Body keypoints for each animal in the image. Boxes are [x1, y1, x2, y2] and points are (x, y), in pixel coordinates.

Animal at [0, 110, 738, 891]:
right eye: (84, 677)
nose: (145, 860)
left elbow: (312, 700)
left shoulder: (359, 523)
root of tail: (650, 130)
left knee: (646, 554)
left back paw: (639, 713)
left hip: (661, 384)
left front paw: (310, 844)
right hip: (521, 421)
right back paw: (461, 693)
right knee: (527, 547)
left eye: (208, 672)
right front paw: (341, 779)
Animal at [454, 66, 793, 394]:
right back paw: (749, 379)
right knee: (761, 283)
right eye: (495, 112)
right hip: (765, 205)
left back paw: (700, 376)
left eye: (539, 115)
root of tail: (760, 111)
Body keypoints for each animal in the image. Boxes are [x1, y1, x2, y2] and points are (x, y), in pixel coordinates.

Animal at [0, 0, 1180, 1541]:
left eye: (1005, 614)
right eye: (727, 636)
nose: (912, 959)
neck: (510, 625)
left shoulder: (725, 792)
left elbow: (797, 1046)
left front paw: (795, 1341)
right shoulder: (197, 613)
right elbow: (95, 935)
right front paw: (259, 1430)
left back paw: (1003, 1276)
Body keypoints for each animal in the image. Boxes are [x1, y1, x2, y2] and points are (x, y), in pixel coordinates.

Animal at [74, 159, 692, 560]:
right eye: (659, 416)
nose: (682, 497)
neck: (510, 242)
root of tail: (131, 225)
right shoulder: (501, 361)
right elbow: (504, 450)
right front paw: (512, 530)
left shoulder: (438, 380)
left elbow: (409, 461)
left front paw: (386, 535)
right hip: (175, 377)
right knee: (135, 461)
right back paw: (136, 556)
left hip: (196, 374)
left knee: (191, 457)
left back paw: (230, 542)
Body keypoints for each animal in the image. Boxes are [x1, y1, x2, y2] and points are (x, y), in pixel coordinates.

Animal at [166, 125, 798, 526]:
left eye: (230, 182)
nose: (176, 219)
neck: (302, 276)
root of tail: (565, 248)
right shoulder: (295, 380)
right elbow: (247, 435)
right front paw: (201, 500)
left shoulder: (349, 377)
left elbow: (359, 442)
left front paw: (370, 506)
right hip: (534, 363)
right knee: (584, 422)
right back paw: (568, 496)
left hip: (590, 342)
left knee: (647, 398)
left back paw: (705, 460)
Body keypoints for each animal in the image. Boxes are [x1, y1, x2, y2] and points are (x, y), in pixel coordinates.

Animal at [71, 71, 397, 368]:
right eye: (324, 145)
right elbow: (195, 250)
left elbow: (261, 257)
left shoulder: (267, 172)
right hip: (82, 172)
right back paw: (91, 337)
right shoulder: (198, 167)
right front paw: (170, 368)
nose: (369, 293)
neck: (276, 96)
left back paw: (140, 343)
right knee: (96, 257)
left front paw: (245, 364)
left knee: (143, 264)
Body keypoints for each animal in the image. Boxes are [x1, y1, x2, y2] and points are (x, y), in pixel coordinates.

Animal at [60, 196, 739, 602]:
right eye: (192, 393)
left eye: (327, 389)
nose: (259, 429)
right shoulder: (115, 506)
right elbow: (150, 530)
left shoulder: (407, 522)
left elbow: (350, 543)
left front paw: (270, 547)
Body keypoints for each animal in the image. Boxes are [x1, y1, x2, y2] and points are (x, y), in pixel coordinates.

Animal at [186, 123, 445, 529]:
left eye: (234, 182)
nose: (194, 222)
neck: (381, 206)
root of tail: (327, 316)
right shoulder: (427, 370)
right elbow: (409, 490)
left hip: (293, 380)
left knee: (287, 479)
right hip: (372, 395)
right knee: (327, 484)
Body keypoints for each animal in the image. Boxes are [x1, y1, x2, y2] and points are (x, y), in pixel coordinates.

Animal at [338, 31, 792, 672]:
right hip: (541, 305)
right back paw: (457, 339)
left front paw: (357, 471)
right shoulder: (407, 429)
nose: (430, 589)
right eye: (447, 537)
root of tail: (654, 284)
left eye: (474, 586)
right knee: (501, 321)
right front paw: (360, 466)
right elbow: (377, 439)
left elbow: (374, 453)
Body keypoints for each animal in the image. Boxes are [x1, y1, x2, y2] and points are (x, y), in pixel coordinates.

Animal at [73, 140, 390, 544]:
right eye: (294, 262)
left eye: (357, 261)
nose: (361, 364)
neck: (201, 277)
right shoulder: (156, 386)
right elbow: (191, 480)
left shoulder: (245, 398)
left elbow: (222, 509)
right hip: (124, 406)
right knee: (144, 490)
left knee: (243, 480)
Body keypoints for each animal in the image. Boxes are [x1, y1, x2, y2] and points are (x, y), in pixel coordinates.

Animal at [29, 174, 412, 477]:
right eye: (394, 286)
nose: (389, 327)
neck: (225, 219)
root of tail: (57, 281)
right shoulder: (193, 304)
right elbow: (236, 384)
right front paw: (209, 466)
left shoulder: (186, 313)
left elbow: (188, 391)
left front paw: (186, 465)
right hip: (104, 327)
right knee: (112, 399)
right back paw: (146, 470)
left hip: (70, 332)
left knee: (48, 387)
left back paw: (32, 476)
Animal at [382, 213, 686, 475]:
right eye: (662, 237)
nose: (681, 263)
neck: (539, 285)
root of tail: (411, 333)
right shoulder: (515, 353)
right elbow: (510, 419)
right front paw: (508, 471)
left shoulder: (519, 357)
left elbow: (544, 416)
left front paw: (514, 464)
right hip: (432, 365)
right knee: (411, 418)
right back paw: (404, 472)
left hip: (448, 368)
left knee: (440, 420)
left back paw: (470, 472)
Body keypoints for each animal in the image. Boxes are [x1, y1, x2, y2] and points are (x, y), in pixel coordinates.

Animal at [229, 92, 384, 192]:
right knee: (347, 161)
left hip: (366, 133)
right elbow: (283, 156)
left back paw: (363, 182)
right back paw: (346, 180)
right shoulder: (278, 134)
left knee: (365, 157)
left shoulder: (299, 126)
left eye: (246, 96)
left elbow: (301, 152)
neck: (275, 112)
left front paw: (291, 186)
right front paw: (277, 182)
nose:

### Problem statement
Output all of the data exactly as given.

### Your response
Body keypoints for each animal in the image. Boxes are [x1, y1, x2, y2] and points are (x, y), in pixel coordinates.

Animal at [0, 110, 738, 891]:
right eye: (84, 677)
nose: (145, 860)
left elbow: (312, 700)
left shoulder: (359, 523)
root of tail: (650, 130)
left knee: (646, 554)
left back paw: (639, 713)
left hip: (661, 384)
left front paw: (310, 844)
right hip: (521, 421)
right back paw: (461, 693)
right knee: (527, 547)
left eye: (208, 672)
right front paw: (341, 779)
Animal at [454, 66, 793, 394]:
right back paw: (749, 379)
right knee: (761, 283)
right eye: (495, 112)
right hip: (765, 205)
left back paw: (700, 376)
left eye: (539, 115)
root of tail: (760, 111)
Body keypoints for each animal in the image. Boxes are [x1, y1, x2, y2] and points are (x, y), in pixel coordinates.

Animal at [0, 0, 1180, 1541]:
left eye: (1005, 614)
right eye: (727, 636)
nose: (912, 959)
neck: (510, 625)
left shoulder: (725, 792)
left elbow: (797, 1046)
left front paw: (795, 1341)
right shoulder: (197, 613)
right elbow: (95, 935)
right front paw: (259, 1430)
left back paw: (1003, 1276)
Body keypoints for each animal in the image. Boxes are [x1, y1, x2, y2] and points are (x, y), in pixel coordinates.

Animal at [74, 159, 692, 560]:
right eye: (659, 416)
nose: (682, 497)
neck: (510, 242)
root of tail: (131, 225)
right shoulder: (501, 361)
right elbow: (504, 450)
right front paw: (512, 530)
left shoulder: (438, 380)
left elbow: (409, 461)
left front paw: (386, 535)
right hip: (175, 377)
right knee: (135, 461)
right back paw: (136, 556)
left hip: (196, 374)
left knee: (191, 457)
left back paw: (230, 542)
Body keypoints for each animal in the image. Boxes are [x1, y1, x2, y2] and points are (x, y), in pixel coordinates.

Animal at [166, 125, 798, 526]:
left eye: (230, 182)
nose: (176, 219)
neck: (302, 276)
root of tail: (565, 248)
right shoulder: (295, 380)
right elbow: (247, 435)
right front paw: (201, 500)
left shoulder: (349, 377)
left elbow: (359, 442)
left front paw: (370, 506)
right hip: (534, 363)
right knee: (584, 422)
right back paw: (568, 496)
left hip: (590, 342)
left knee: (647, 398)
left back paw: (705, 460)
Body keypoints for each animal in the image. Boxes are [x1, y1, x2, y2] and points are (x, y), in pixel coordinates.

Animal at [71, 71, 397, 368]:
right eye: (324, 145)
right elbow: (195, 250)
left elbow: (261, 257)
left shoulder: (267, 172)
right hip: (82, 172)
right back paw: (91, 337)
right shoulder: (198, 167)
right front paw: (170, 368)
nose: (369, 293)
neck: (276, 96)
left back paw: (140, 343)
right knee: (96, 257)
left front paw: (245, 364)
left knee: (143, 264)
Body keypoints for each animal in the image. Boxes are [x1, y1, x2, y2] and points are (x, y), in pixel coordinates.

Animal at [60, 196, 739, 602]:
right eye: (192, 393)
left eye: (327, 389)
nose: (259, 429)
right shoulder: (115, 506)
right elbow: (150, 530)
left shoulder: (407, 522)
left elbow: (350, 543)
left front paw: (270, 547)
Body keypoints for each animal in the image. Boxes are [x1, y1, x2, y2] and points are (x, y), in pixel coordinates.

Animal at [186, 123, 445, 529]:
left eye: (234, 182)
nose: (194, 222)
neck: (381, 206)
root of tail: (327, 316)
right shoulder: (427, 370)
right elbow: (409, 490)
left hip: (293, 380)
left knee: (287, 479)
right hip: (372, 395)
right knee: (327, 484)
Body keypoints for each animal in the image. Boxes are [x1, y1, x2, y2] and points are (x, y), in pixel coordinates.

Animal at [338, 31, 792, 672]:
right hip: (541, 305)
right back paw: (457, 339)
left front paw: (357, 471)
right shoulder: (407, 429)
nose: (430, 589)
right eye: (447, 537)
root of tail: (654, 284)
left eye: (474, 586)
right knee: (501, 321)
right front paw: (360, 466)
right elbow: (377, 439)
left elbow: (374, 453)
Body keypoints for each animal in the image. Boxes are [x1, y1, x2, y2] and points are (x, y), in pixel coordinates.

Animal at [73, 140, 390, 544]:
right eye: (294, 262)
left eye: (357, 261)
nose: (361, 364)
neck: (201, 277)
right shoulder: (156, 386)
right elbow: (191, 480)
left shoulder: (245, 398)
left elbow: (222, 509)
right hip: (124, 406)
right knee: (144, 490)
left knee: (243, 480)
Body keypoints for each animal in the image. Boxes are [x1, y1, x2, y2] and points are (x, y), in pixel coordinates.

Animal at [29, 174, 412, 477]:
right eye: (394, 286)
nose: (389, 327)
neck: (225, 219)
root of tail: (57, 281)
right shoulder: (193, 304)
right elbow: (236, 384)
right front paw: (209, 466)
left shoulder: (186, 313)
left elbow: (188, 391)
left front paw: (186, 465)
right hip: (104, 327)
right knee: (112, 399)
right back paw: (146, 470)
left hip: (70, 332)
left knee: (48, 387)
left back paw: (32, 476)
Animal at [382, 213, 686, 475]:
right eye: (662, 237)
nose: (681, 263)
neck: (539, 285)
root of tail: (411, 333)
right shoulder: (515, 353)
right elbow: (510, 419)
right front paw: (508, 471)
left shoulder: (519, 357)
left elbow: (544, 416)
left front paw: (514, 464)
right hip: (432, 365)
right knee: (411, 418)
right back paw: (404, 472)
left hip: (448, 368)
left knee: (440, 420)
left back paw: (470, 472)
Body keypoints for each animal in the image. Boxes are [x1, y1, x2, y2] and points are (x, y), in pixel coordinates.

Animal at [229, 92, 384, 192]:
right knee: (347, 161)
left hip: (366, 133)
right elbow: (283, 156)
left back paw: (363, 182)
right back paw: (346, 180)
right shoulder: (278, 134)
left knee: (365, 157)
left shoulder: (299, 126)
left eye: (246, 96)
left elbow: (301, 152)
neck: (275, 112)
left front paw: (291, 186)
right front paw: (277, 182)
nose:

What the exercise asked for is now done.